_EXTRAIT DU TEXTE:_

▬▬▬▬▬▬▬▬▬▬

Taiwan a également ses « chasseurs de vents », les tornades étant ici remplacées par des typhons, et les jeeps par des avions. Depuis septembre 2003, l'équipe de recherche de DOTSTAR, placée sous l'autorité du département des Sciences atmosphériques de l'Université nationale de Taiwan (NTU), à Taipei, a étudié 24 typhons au-dessus de l'île et ses environs, larguant 457 sondes de mesure climatique.
Les informations en temps réel fournies par ces instruments ne permettent pas seulement au Bureau central de la météorologie de mesurer la force et la taille des typhons, mais elles servent aussi à prévoir avec plus de précision leur itinéraire.
17 septembre, 16h30 : Wipha (une tempête tropicale moyenne) s'approche rapidement de la côte nord-est de Taiwan, avec des vents et des pluies de plus en plus violents. Ce n'est certainement pas le temps idéal pour prendre l'avion. Pourtant, à l'aéroport Chingchuankang de Taichung, un petit appareil de quatre places s'apprête à décoller. A son bord, l'équipe de DOTSTAR, reconnue internationalement dans les mi lieux de la météorologie. Ce ne sont pas là des têtes brûlées mais des scientifiques qui cherchent à étudier les caractéristiques de Wipha.

▬▬▬▬▬▬▬▬▬▬

_EXERCICE COURT:_ Poursuivez le texte sur les chasseurs de typhons de Taiwan à partir de sa dernière phrase.

_LISTE EXTRAITE:_

▬▬▬▬▬▬▬▬▬▬

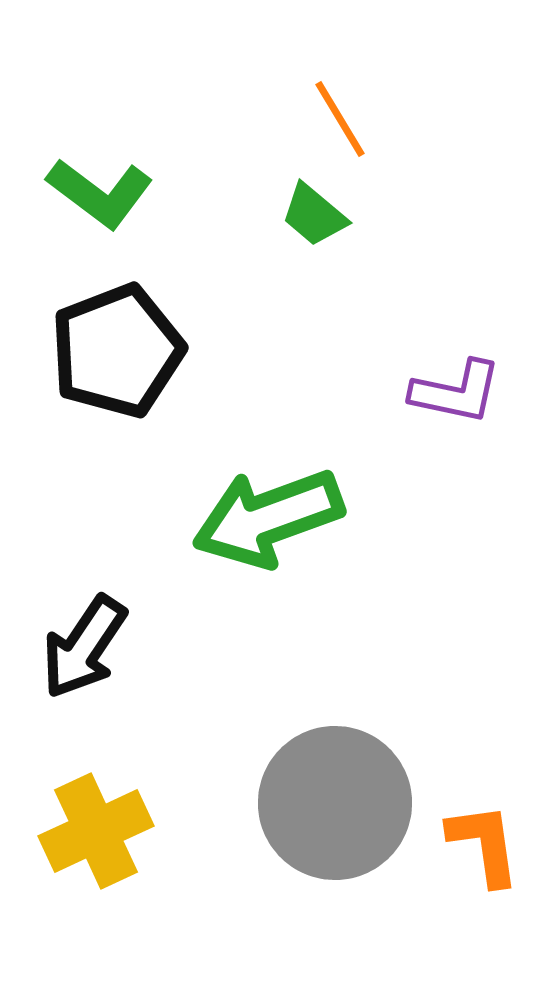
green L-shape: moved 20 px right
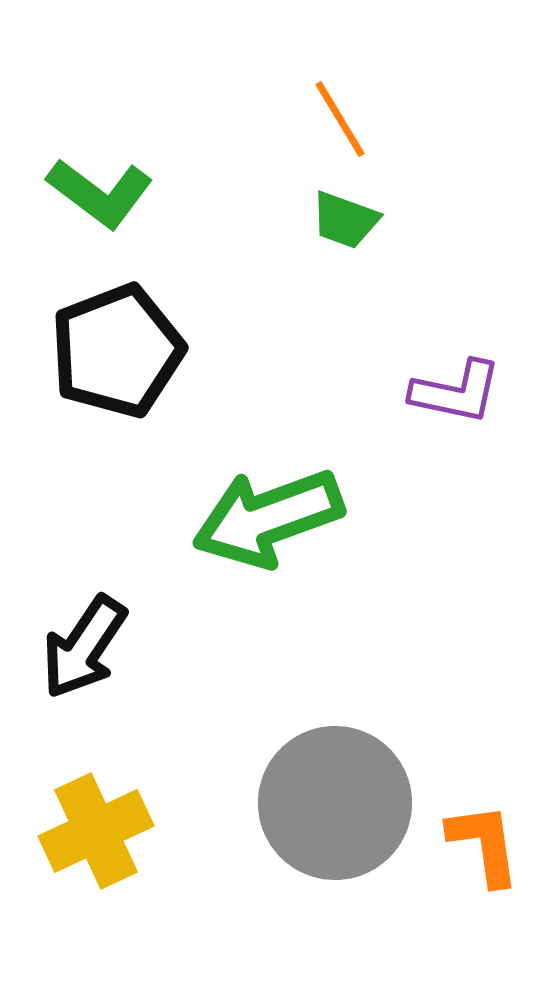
green trapezoid: moved 31 px right, 5 px down; rotated 20 degrees counterclockwise
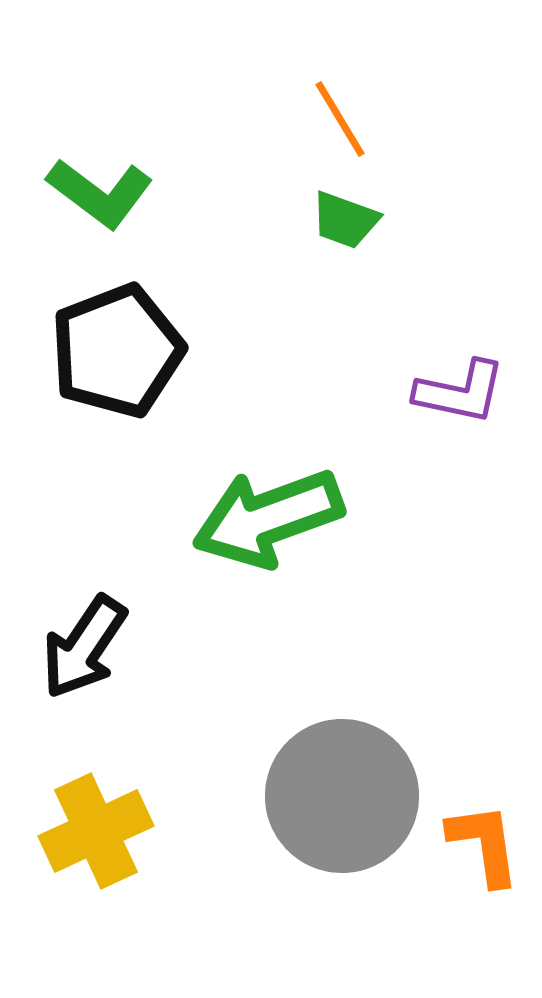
purple L-shape: moved 4 px right
gray circle: moved 7 px right, 7 px up
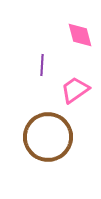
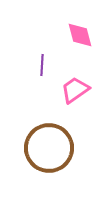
brown circle: moved 1 px right, 11 px down
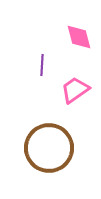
pink diamond: moved 1 px left, 2 px down
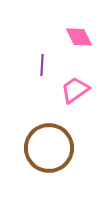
pink diamond: rotated 12 degrees counterclockwise
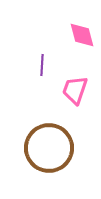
pink diamond: moved 3 px right, 2 px up; rotated 12 degrees clockwise
pink trapezoid: rotated 36 degrees counterclockwise
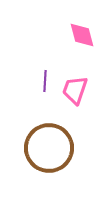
purple line: moved 3 px right, 16 px down
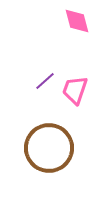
pink diamond: moved 5 px left, 14 px up
purple line: rotated 45 degrees clockwise
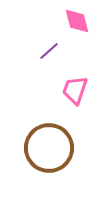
purple line: moved 4 px right, 30 px up
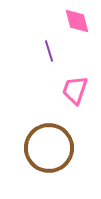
purple line: rotated 65 degrees counterclockwise
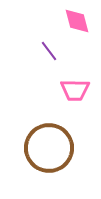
purple line: rotated 20 degrees counterclockwise
pink trapezoid: rotated 108 degrees counterclockwise
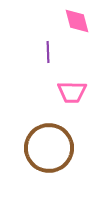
purple line: moved 1 px left, 1 px down; rotated 35 degrees clockwise
pink trapezoid: moved 3 px left, 2 px down
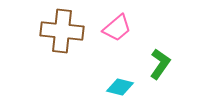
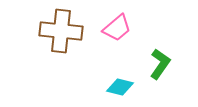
brown cross: moved 1 px left
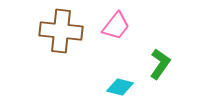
pink trapezoid: moved 1 px left, 2 px up; rotated 12 degrees counterclockwise
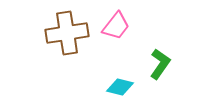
brown cross: moved 6 px right, 2 px down; rotated 15 degrees counterclockwise
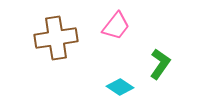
brown cross: moved 11 px left, 5 px down
cyan diamond: rotated 20 degrees clockwise
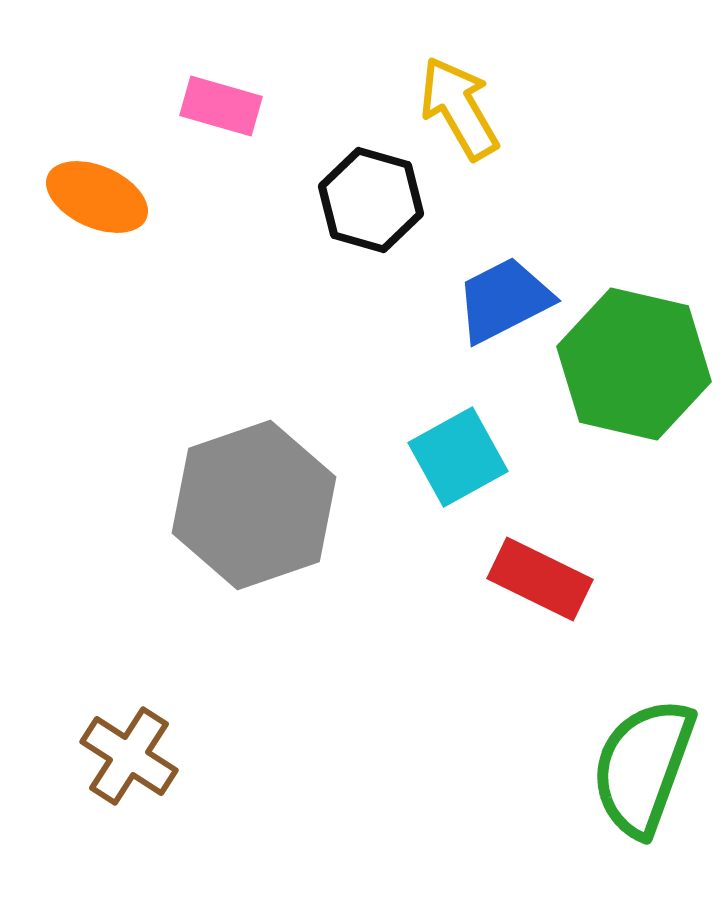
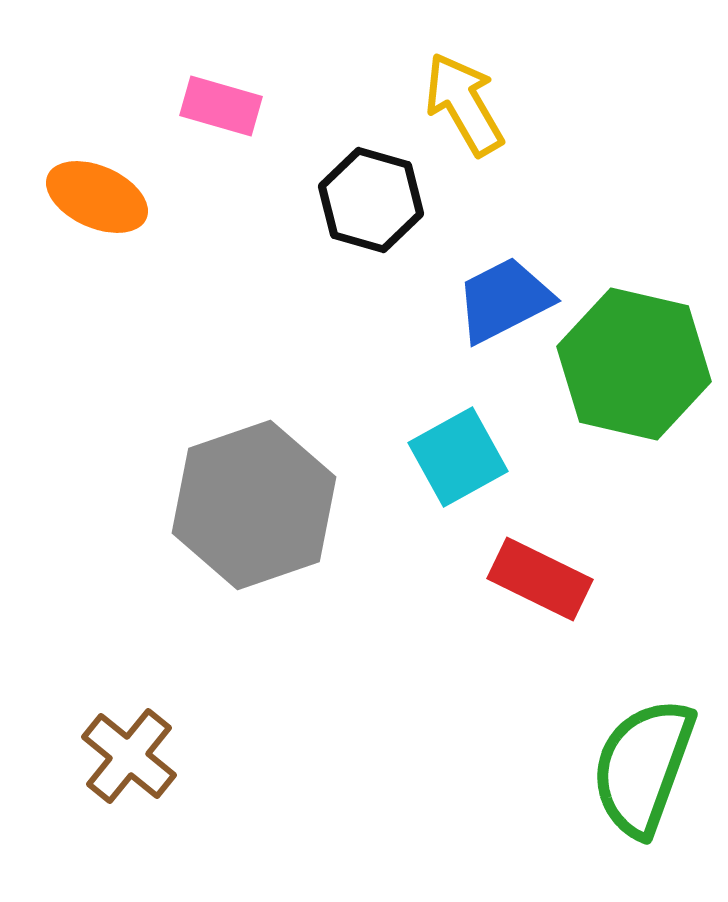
yellow arrow: moved 5 px right, 4 px up
brown cross: rotated 6 degrees clockwise
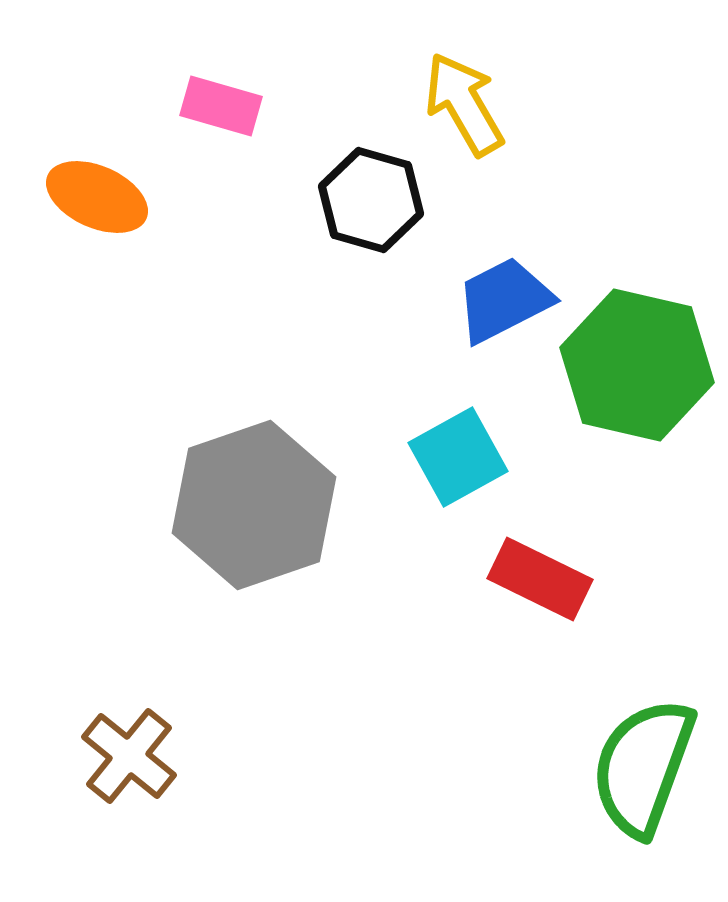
green hexagon: moved 3 px right, 1 px down
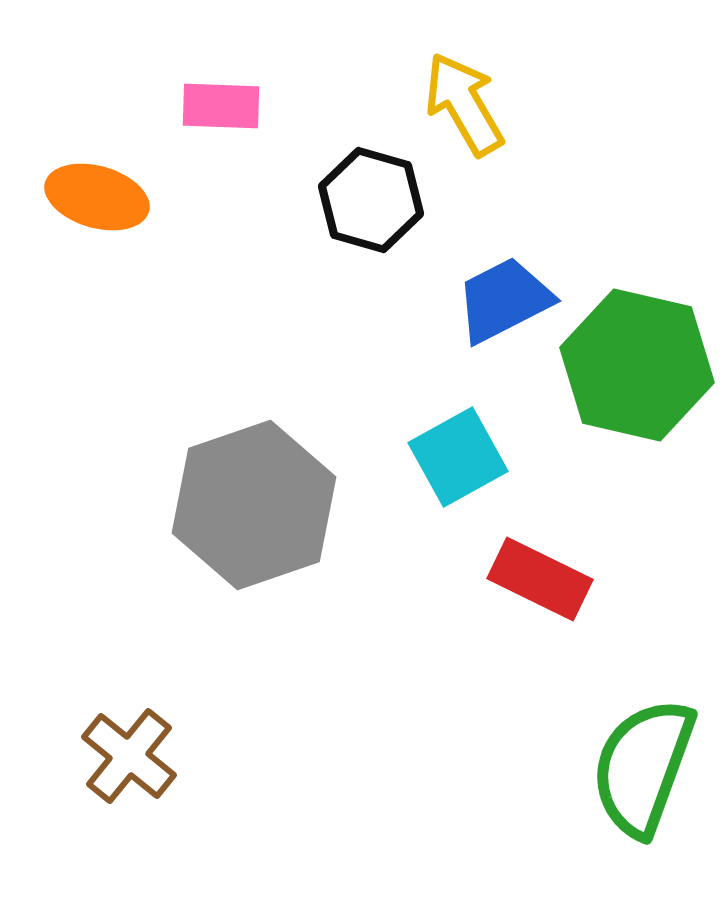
pink rectangle: rotated 14 degrees counterclockwise
orange ellipse: rotated 8 degrees counterclockwise
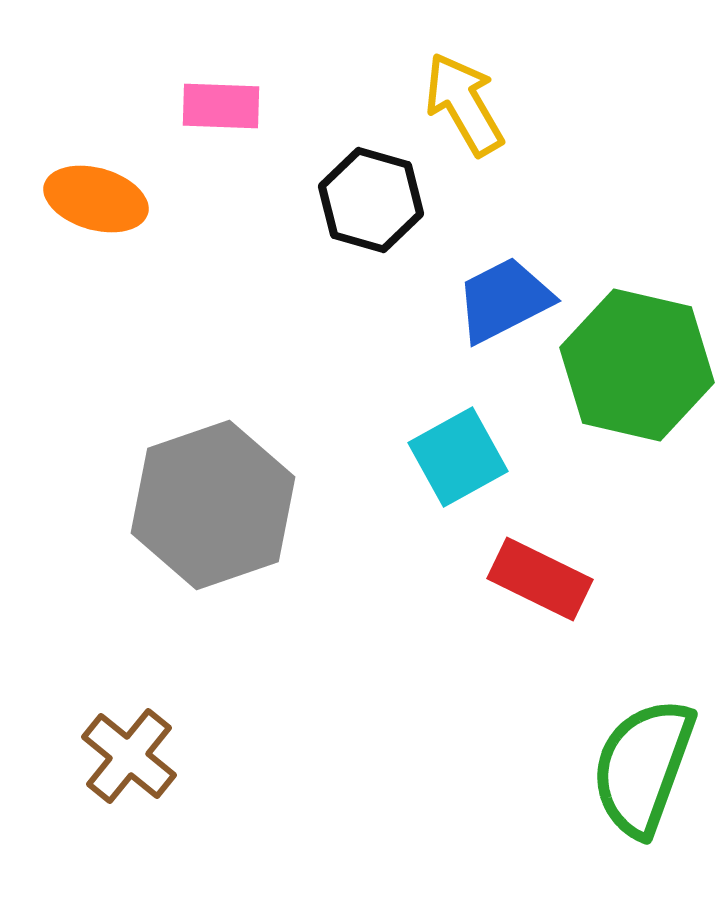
orange ellipse: moved 1 px left, 2 px down
gray hexagon: moved 41 px left
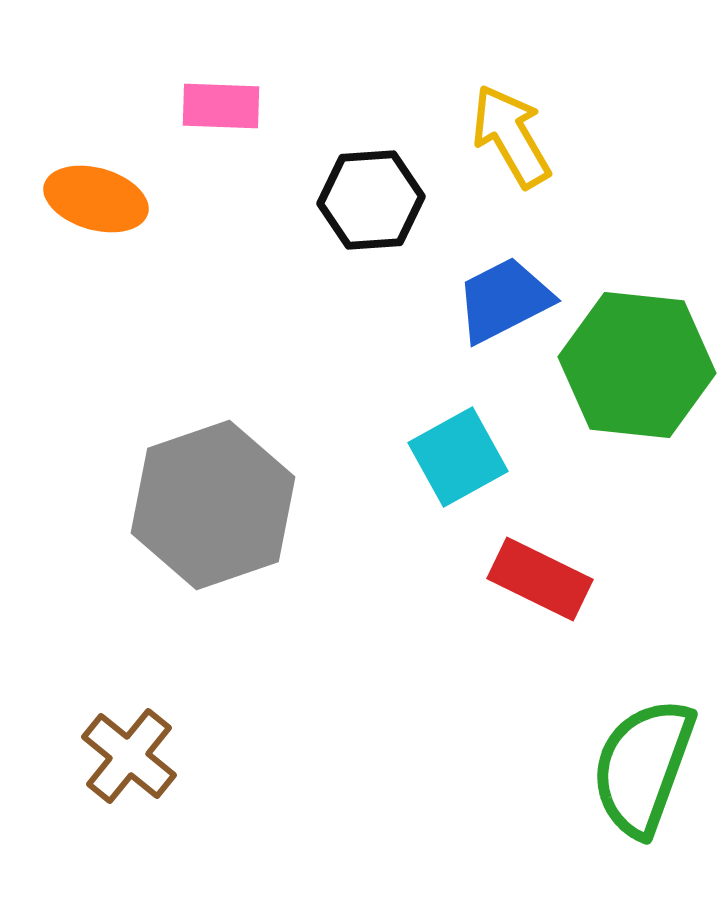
yellow arrow: moved 47 px right, 32 px down
black hexagon: rotated 20 degrees counterclockwise
green hexagon: rotated 7 degrees counterclockwise
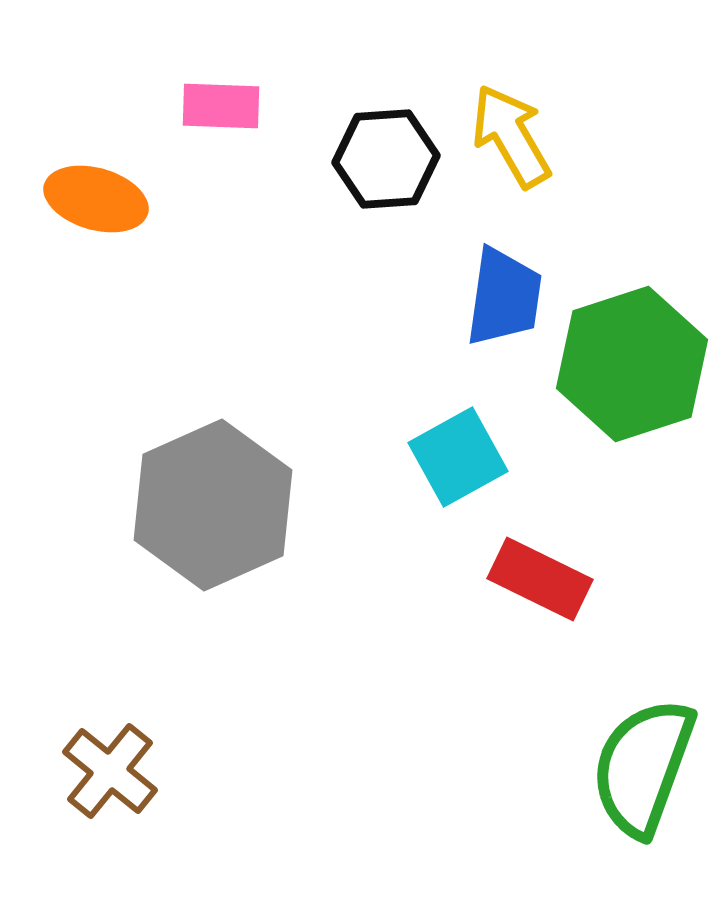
black hexagon: moved 15 px right, 41 px up
blue trapezoid: moved 3 px up; rotated 125 degrees clockwise
green hexagon: moved 5 px left, 1 px up; rotated 24 degrees counterclockwise
gray hexagon: rotated 5 degrees counterclockwise
brown cross: moved 19 px left, 15 px down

▬▬▬▬▬▬▬▬▬▬

_RÉSULTAT ATTENDU:_
Le petit avion perce les épais nuages et s'approche des contours du typhon. Après une heure de vol, le ciel est complètement noir et, dans l'obscurité, le pilote ne peut que compter sur ses instruments de vol pour déterminer sa position. Wu Chun-chieh [吳俊傑], chef d'équipe et professeur au département des Sciences atmosphériques de la NTU, reste en contact permanent avec Daniel Wu [吳德榮], le directeur du centre de prévision météorologique de l'office de la Météorologie.
A 17h30, la première sonde équipée d'un GPS est larguée au large de la côte nord-est. Quatorze autres sondes suivront. Elles mesureront la force du vent, sa direction, l'humidité et la pression barométrique, transmettant immédiatement toutes les données.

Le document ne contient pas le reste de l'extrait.